[The data]:
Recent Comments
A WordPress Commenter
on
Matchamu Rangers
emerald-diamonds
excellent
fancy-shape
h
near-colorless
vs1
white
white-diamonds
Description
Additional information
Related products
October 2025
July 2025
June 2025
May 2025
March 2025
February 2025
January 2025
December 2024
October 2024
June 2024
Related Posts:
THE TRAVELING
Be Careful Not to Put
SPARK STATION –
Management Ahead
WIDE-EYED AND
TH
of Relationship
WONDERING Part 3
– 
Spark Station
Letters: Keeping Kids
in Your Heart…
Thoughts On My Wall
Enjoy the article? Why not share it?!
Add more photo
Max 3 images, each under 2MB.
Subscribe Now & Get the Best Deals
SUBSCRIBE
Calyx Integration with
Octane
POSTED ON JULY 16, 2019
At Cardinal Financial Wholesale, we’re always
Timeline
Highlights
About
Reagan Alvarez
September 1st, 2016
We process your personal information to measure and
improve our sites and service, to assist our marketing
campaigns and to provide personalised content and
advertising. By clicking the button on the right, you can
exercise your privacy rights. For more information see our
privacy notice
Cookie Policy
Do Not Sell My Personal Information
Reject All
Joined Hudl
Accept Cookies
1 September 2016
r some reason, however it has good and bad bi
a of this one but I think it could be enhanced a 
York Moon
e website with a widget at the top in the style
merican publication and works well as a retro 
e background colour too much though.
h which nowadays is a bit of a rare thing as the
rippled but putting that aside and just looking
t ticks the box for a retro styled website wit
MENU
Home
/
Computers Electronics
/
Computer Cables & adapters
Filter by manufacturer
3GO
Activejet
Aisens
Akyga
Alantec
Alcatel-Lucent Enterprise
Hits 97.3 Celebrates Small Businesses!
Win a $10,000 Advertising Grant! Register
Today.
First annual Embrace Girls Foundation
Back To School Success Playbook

[Problem requirements]: Please give the records again, beginning at their start and stopping after the line that contains "Be Careful Not to Put", replacing "excellent" with "ideal" and keeping everything else unchanged.

[Answer box]:
Recent Comments
A WordPress Commenter
on
Matchamu Rangers
emerald-diamonds
ideal
fancy-shape
h
near-colorless
vs1
white
white-diamonds
Description
Additional information
Related products
October 2025
July 2025
June 2025
May 2025
March 2025
February 2025
January 2025
December 2024
October 2024
June 2024
Related Posts:
THE TRAVELING
Be Careful Not to Put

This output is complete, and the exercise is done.